Top of Material to process

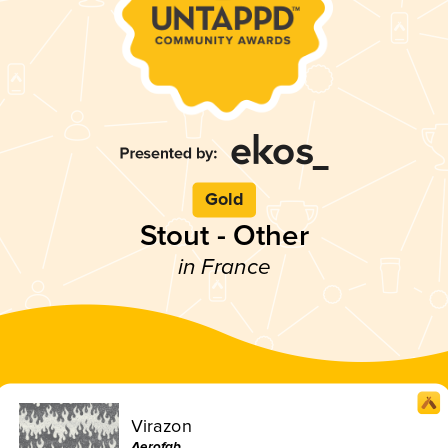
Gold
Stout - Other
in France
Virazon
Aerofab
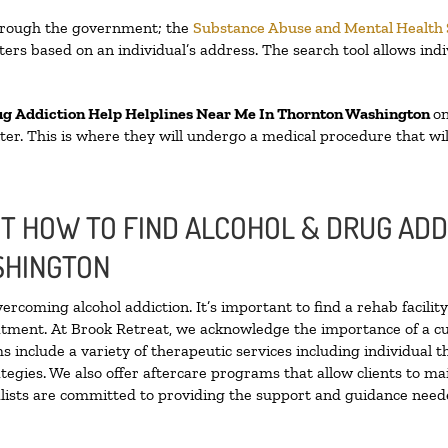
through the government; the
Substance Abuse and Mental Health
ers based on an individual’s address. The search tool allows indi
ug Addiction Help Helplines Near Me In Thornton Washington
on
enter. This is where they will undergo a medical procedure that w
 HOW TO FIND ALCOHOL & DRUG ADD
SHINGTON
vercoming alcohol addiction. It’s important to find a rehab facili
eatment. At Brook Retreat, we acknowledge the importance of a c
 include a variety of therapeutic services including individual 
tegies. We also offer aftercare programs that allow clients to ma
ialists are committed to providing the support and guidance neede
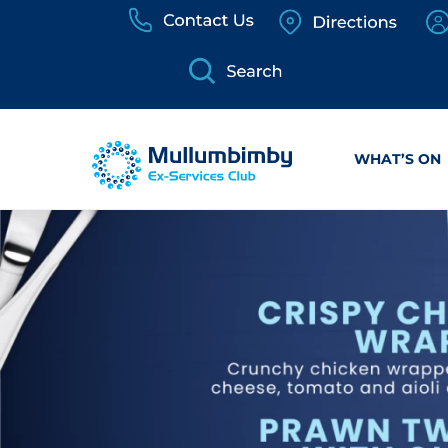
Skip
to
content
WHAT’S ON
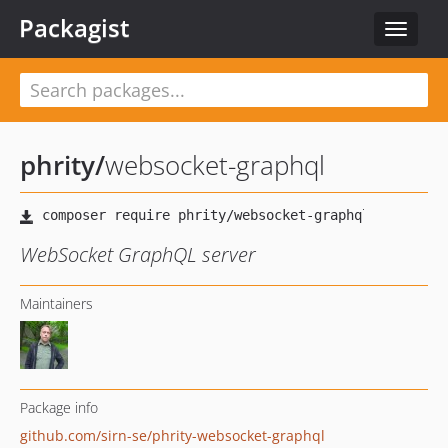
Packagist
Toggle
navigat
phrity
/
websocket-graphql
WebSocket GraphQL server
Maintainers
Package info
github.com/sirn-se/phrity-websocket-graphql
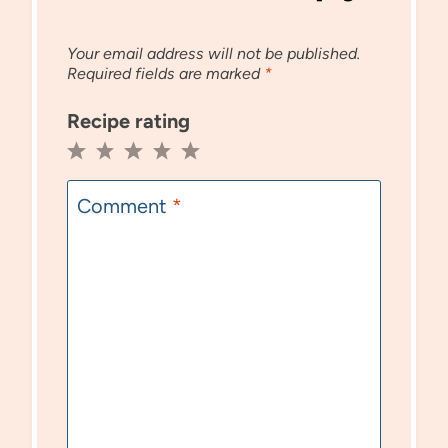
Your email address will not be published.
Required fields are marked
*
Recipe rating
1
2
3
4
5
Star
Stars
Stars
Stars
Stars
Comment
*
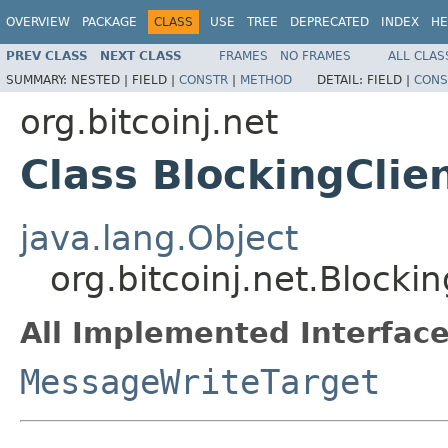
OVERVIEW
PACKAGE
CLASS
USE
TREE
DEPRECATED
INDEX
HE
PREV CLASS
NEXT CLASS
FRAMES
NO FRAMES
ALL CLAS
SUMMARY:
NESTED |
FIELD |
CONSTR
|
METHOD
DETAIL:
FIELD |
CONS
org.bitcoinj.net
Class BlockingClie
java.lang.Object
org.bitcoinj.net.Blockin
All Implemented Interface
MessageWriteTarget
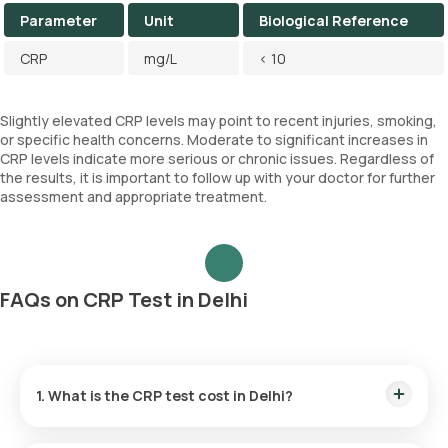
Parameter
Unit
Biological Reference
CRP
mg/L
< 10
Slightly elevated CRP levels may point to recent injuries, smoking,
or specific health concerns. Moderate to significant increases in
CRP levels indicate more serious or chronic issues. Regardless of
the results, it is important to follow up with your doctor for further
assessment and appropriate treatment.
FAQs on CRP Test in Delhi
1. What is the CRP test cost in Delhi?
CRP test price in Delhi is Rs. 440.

Bottom of Material to process

Exercise aim
Rewrite the lines from the start of the saved entries through the line holding "MessageWriteTarget", inclusive, replacing "Package info" with "Package details" and leaving everything else the same. Omit the pictures.

Response to the exercise
Gold
Stout - Other
in France
Virazon
Aerofab
through the government; the
Substance Abuse and Mental Health
ers based on an individual’s address. The search tool allows indi
ug Addiction Help Helplines Near Me In Thornton Washington
on
enter. This is where they will undergo a medical procedure that w
 HOW TO FIND ALCOHOL & DRUG ADD
SHINGTON
vercoming alcohol addiction. It’s important to find a rehab facili
eatment. At Brook Retreat, we acknowledge the importance of a c
 include a variety of therapeutic services including individual 
tegies. We also offer aftercare programs that allow clients to ma
ialists are committed to providing the support and guidance neede
Skip
to
content
WHAT’S ON
Packagist
Toggle
navigat
phrity
/
websocket-graphql
WebSocket GraphQL server
Maintainers
Package details
github.com/sirn-se/phrity-websocket-graphql
Your email address will not be published.
Required fields are marked
*
Recipe rating
1
2
3
4
5
Star
Stars
Stars
Stars
Stars
Comment
*
OVERVIEW
PACKAGE
CLASS
USE
TREE
DEPRECATED
INDEX
HE
PREV CLASS
NEXT CLASS
FRAMES
NO FRAMES
ALL CLAS
SUMMARY:
NESTED |
FIELD |
CONSTR
|
METHOD
DETAIL:
FIELD |
CONS
org.bitcoinj.net
Class BlockingClie
java.lang.Object
org.bitcoinj.net.Blockin
All Implemented Interface
MessageWriteTarget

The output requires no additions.